In a marriage, apart from the two sets of personal spaces (‘I’ space), pay attention to the ‘We’ space too. If each of you says “don’t interfere in my space”, there’ll be nothing left to do together. It doesn’t mean you have to be joined at the hip, but make conscious efforts to spend time together despite super busy careers. Do simple tasks like household chores together. Or go for a walk along the beach. Keep the cell phone off for at least an hour when you are with each other (and don’t look at it on the sly!).

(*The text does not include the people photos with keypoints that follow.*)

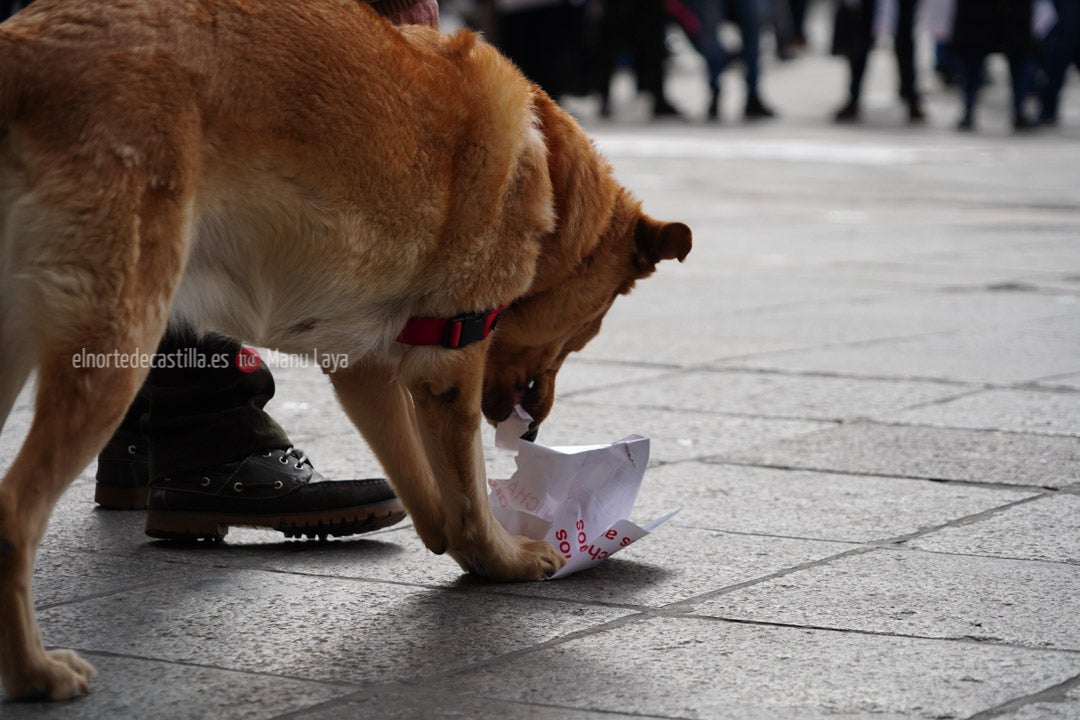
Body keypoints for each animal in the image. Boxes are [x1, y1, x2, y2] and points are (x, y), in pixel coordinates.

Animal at [0, 0, 691, 699]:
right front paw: (503, 558)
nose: (534, 428)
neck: (544, 163)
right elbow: (467, 493)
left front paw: (456, 543)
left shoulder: (363, 368)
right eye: (589, 329)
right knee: (12, 513)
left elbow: (432, 499)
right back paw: (34, 672)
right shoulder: (450, 362)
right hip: (116, 347)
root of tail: (23, 51)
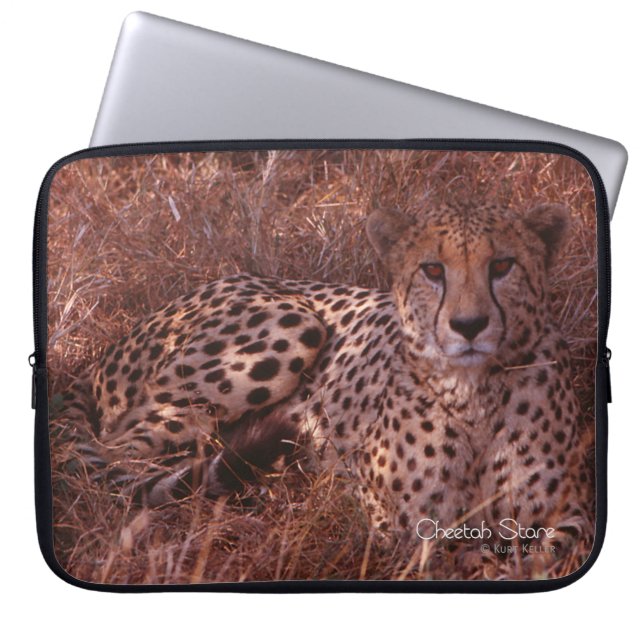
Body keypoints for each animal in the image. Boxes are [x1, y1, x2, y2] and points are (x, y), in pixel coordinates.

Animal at [56, 199, 592, 553]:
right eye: (433, 270)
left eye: (502, 265)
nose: (469, 325)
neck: (473, 393)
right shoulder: (399, 523)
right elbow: (457, 547)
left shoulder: (571, 513)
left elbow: (547, 548)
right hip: (292, 326)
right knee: (115, 455)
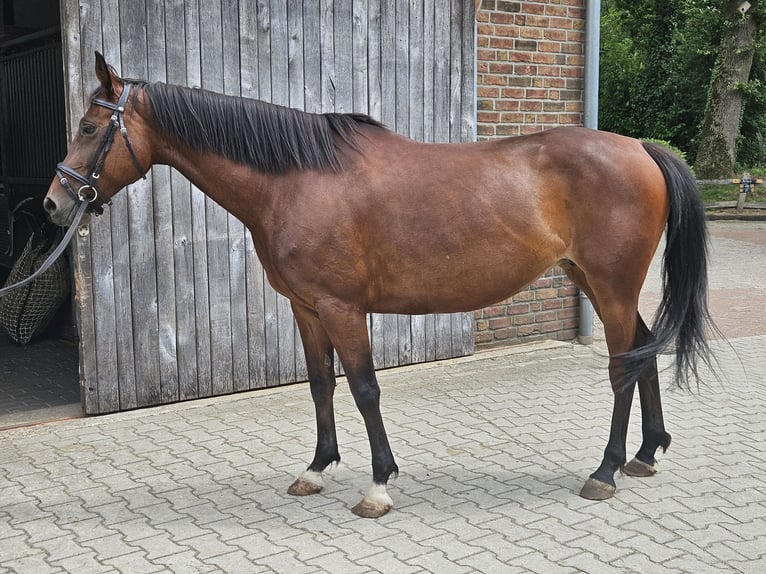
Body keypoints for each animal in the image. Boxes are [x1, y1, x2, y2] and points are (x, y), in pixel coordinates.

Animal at [44, 53, 714, 518]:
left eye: (88, 128)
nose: (54, 204)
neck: (296, 179)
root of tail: (641, 149)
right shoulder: (307, 308)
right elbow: (321, 385)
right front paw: (316, 469)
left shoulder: (342, 308)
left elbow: (365, 388)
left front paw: (378, 485)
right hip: (599, 284)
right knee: (643, 351)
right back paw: (645, 454)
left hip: (611, 284)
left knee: (624, 364)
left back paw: (605, 470)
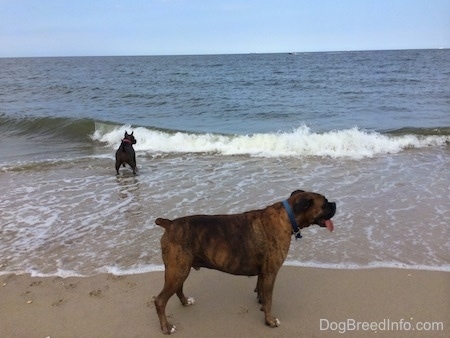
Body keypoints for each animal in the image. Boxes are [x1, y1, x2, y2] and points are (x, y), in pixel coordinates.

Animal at [154, 189, 334, 334]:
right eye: (325, 203)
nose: (335, 203)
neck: (287, 216)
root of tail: (170, 224)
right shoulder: (271, 272)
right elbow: (270, 300)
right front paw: (270, 320)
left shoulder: (264, 272)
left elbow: (261, 290)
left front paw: (260, 302)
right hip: (178, 270)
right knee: (160, 301)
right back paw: (167, 327)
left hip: (180, 270)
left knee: (178, 288)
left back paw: (185, 302)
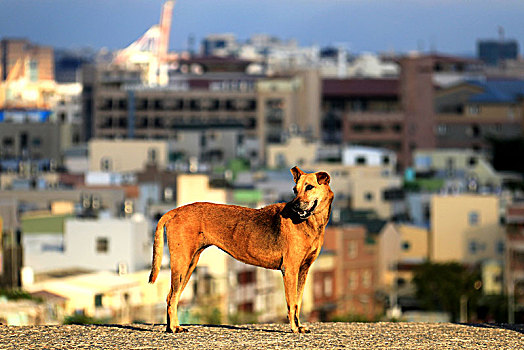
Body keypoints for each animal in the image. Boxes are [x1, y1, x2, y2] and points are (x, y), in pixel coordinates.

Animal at [149, 167, 334, 334]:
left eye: (309, 187)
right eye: (295, 190)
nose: (295, 206)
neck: (309, 222)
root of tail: (173, 212)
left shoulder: (303, 270)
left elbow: (298, 301)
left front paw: (300, 326)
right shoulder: (289, 270)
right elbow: (292, 303)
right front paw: (295, 328)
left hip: (190, 265)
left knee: (172, 296)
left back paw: (171, 327)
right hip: (182, 263)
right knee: (172, 297)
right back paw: (174, 328)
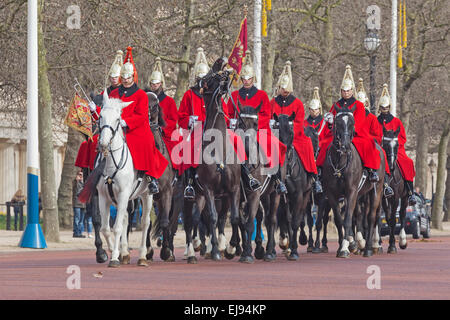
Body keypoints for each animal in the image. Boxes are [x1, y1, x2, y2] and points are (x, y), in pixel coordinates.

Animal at [96, 90, 153, 268]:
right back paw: (126, 253)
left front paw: (114, 257)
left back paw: (142, 256)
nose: (103, 143)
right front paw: (113, 250)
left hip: (147, 195)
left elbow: (117, 228)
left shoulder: (122, 195)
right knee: (127, 219)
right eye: (101, 116)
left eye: (117, 118)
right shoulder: (103, 197)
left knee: (145, 222)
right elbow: (106, 228)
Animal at [322, 107, 384, 258]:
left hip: (376, 191)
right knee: (361, 216)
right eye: (337, 123)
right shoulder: (332, 194)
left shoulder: (351, 192)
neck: (340, 162)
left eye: (352, 123)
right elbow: (339, 220)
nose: (345, 146)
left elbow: (348, 219)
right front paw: (345, 245)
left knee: (371, 217)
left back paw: (368, 248)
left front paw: (345, 247)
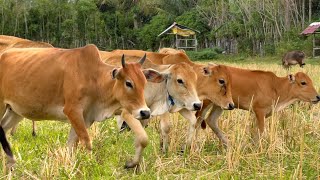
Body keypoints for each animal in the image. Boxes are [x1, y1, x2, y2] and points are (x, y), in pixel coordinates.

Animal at [0, 44, 165, 169]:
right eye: (128, 83)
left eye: (144, 82)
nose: (145, 112)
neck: (94, 78)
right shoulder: (72, 111)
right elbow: (86, 142)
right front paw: (90, 165)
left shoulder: (85, 117)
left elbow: (71, 145)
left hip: (15, 111)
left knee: (3, 128)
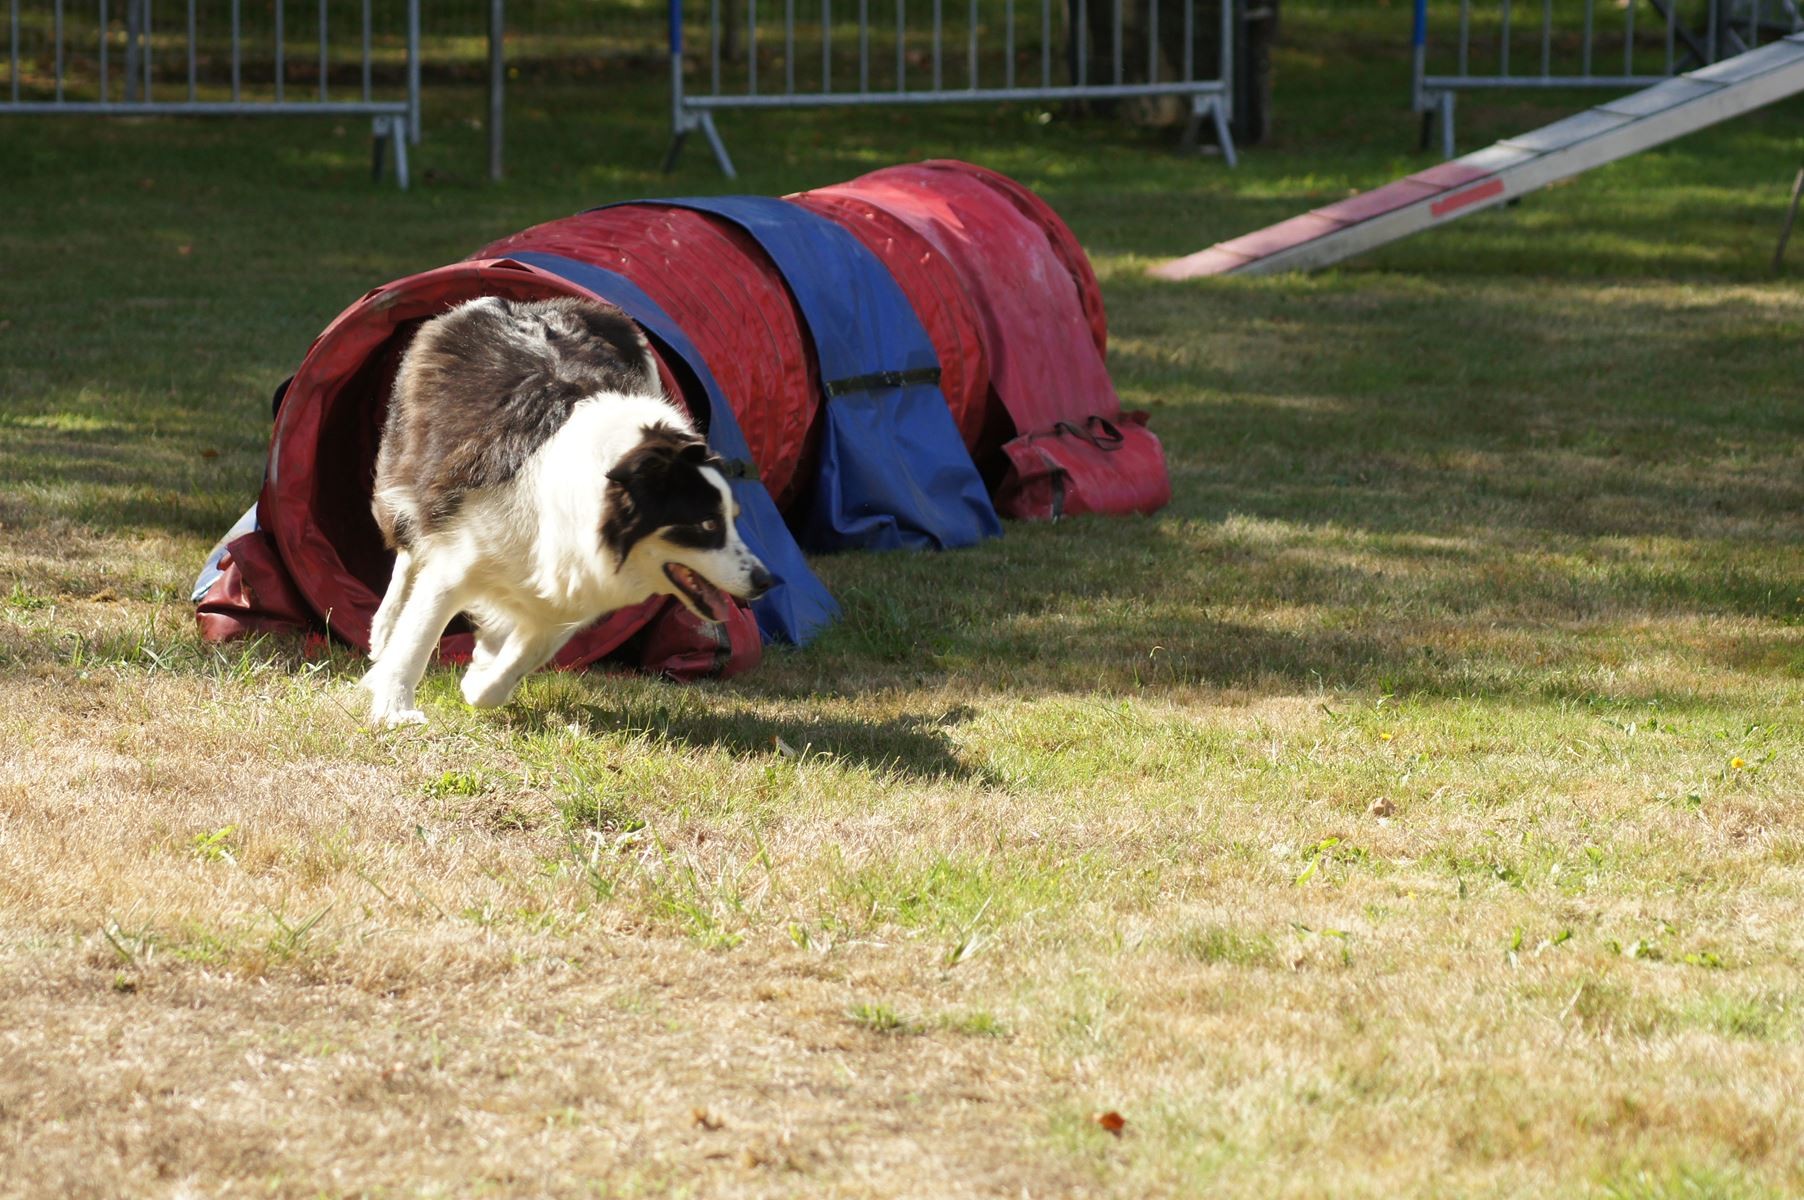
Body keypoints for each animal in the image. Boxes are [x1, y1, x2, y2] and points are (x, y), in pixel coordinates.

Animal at [358, 297, 768, 729]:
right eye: (706, 524)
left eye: (733, 518)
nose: (765, 581)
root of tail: (514, 304)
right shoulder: (458, 561)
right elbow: (417, 639)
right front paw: (395, 709)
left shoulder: (569, 590)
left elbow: (520, 659)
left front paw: (479, 678)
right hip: (414, 468)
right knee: (408, 545)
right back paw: (383, 627)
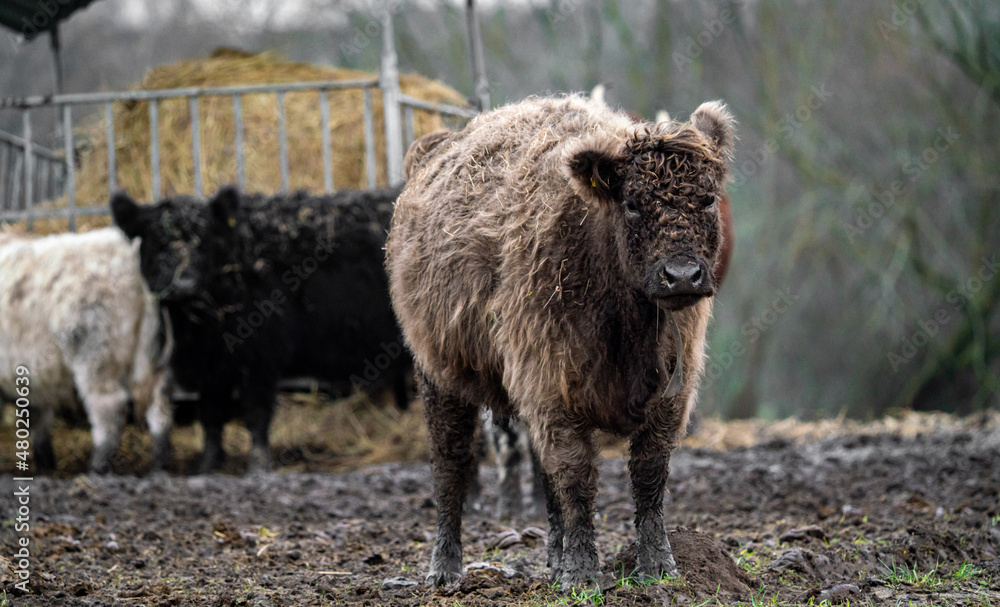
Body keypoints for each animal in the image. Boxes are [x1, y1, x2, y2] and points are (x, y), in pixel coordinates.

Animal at [0, 228, 173, 474]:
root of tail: (127, 253)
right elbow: (38, 419)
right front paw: (45, 464)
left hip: (96, 358)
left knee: (110, 409)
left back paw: (97, 467)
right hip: (154, 357)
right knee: (159, 407)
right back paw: (161, 464)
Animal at [111, 186, 411, 472]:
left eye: (204, 239)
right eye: (156, 241)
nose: (183, 283)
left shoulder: (259, 355)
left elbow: (256, 413)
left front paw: (257, 465)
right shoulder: (210, 368)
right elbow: (210, 416)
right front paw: (207, 465)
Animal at [386, 94, 735, 587]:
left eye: (706, 199)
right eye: (632, 203)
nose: (682, 275)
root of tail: (433, 149)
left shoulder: (670, 394)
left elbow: (648, 475)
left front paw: (657, 567)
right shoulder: (552, 385)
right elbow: (576, 477)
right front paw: (584, 574)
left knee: (541, 474)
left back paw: (554, 561)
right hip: (440, 373)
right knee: (451, 464)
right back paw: (444, 569)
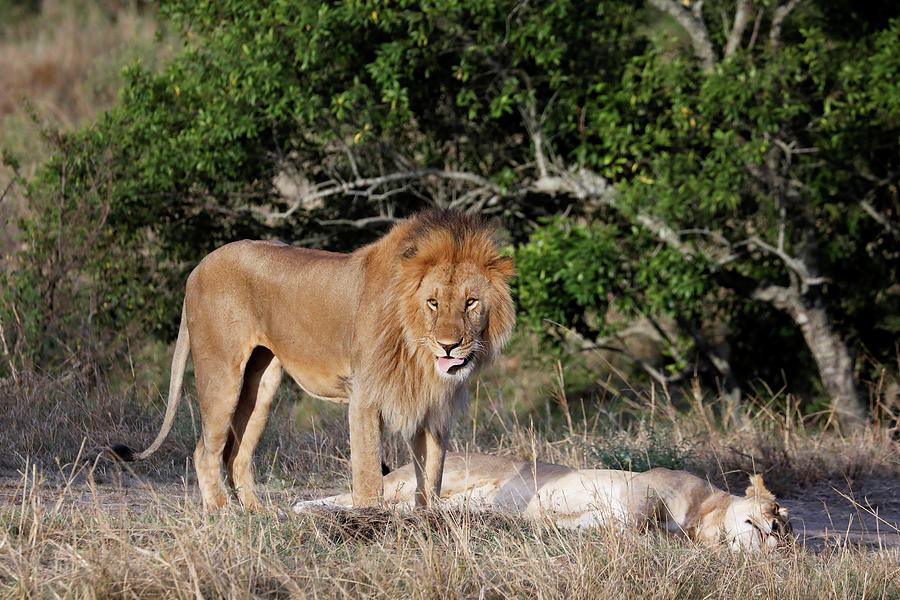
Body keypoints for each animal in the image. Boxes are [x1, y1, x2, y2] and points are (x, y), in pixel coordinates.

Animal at [114, 209, 512, 508]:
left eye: (470, 302)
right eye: (433, 302)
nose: (449, 346)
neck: (419, 353)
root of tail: (197, 267)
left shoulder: (431, 409)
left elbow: (431, 478)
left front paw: (429, 526)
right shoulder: (364, 397)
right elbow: (369, 475)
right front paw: (371, 527)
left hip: (261, 385)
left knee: (237, 455)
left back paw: (259, 517)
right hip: (221, 373)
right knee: (205, 452)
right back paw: (222, 515)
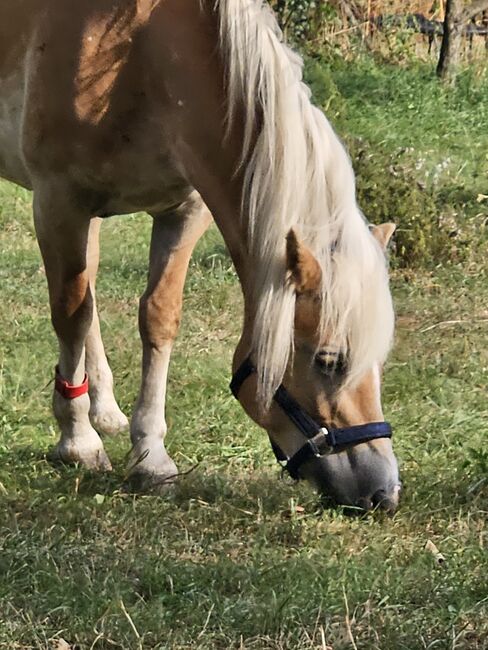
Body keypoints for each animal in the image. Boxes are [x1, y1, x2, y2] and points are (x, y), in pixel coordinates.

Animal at [0, 0, 400, 512]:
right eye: (329, 361)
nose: (384, 491)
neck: (137, 53)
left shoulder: (184, 211)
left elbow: (157, 318)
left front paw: (150, 456)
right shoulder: (58, 202)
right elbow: (71, 316)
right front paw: (78, 441)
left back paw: (105, 408)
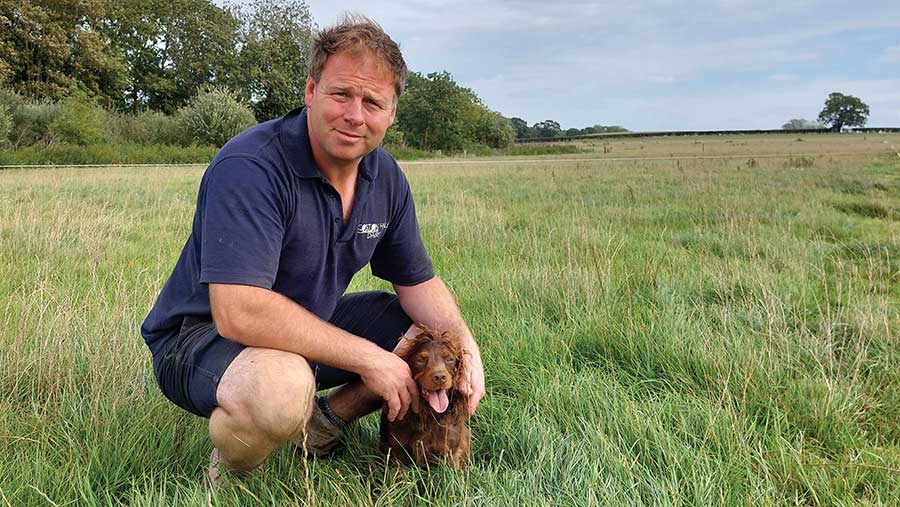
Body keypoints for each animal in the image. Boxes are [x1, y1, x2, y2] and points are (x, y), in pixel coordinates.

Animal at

Relationships with parents and children should be conducted outside the marriage space. Even as you love your family, don’t put marriage on the backburner. A lot of couples allow kids to sleep with them until they are grown up. They would not kiss or cuddle because “it makes kids uncomfortable”. Where would you find the space to bond with each other then? Just get the message across that while you love your parents and kids, you still love each other.
Seek help if needed
Don’t hesitate to seek professional help when things get sticky for it’s not easy to find solutions when you are part of the problem. Admit that certain issues can be resolved only with an objective approach.
A new template
Often the template we acquire about marriage are from our parents. A girl might think her father is a great husband for she has seen him do grocery shopping or help with her homework. If her husband doesn’t do similar stuff, she gets disappointed. Similarly, a man might feel his mom is a fab cook and when his wife doesn’t match up, he gets annoyed. But the couple might not have seen the “other side” of their parents’ marriage. Remember that your parents’ template is not the best for either of you. You need to make a new one.
The parent trap
Don’t expect your partner to love your parents like you do. Don’t get into the ‘Me and My Family Vs You and Your Family’ conflict. Instead, get on to the ‘We and Our Family’ platform. Often your spouse can point out imperfections in your parents better than you. Remember, parents aren’t perfect.
Fab friends but…
…Don’t allow them inside your marriage. Agreed, men adore their boys’ night out and girls, their shopping trips. And you’ll have friends who will give you tips on everything — from handling in-law problems to tackling wives’ tantrums. But friends’ advice are often based on their own life experiences; they may or may not work for you. So listen to them, don’t always act on them.
This is a sacrosanct and protective space where only the two of you are allowed to enter. Work hard on the bubble. And don’t allow anyone else into this hallowed space. Work on all these aspects and a marriage can be a truly enriching journey.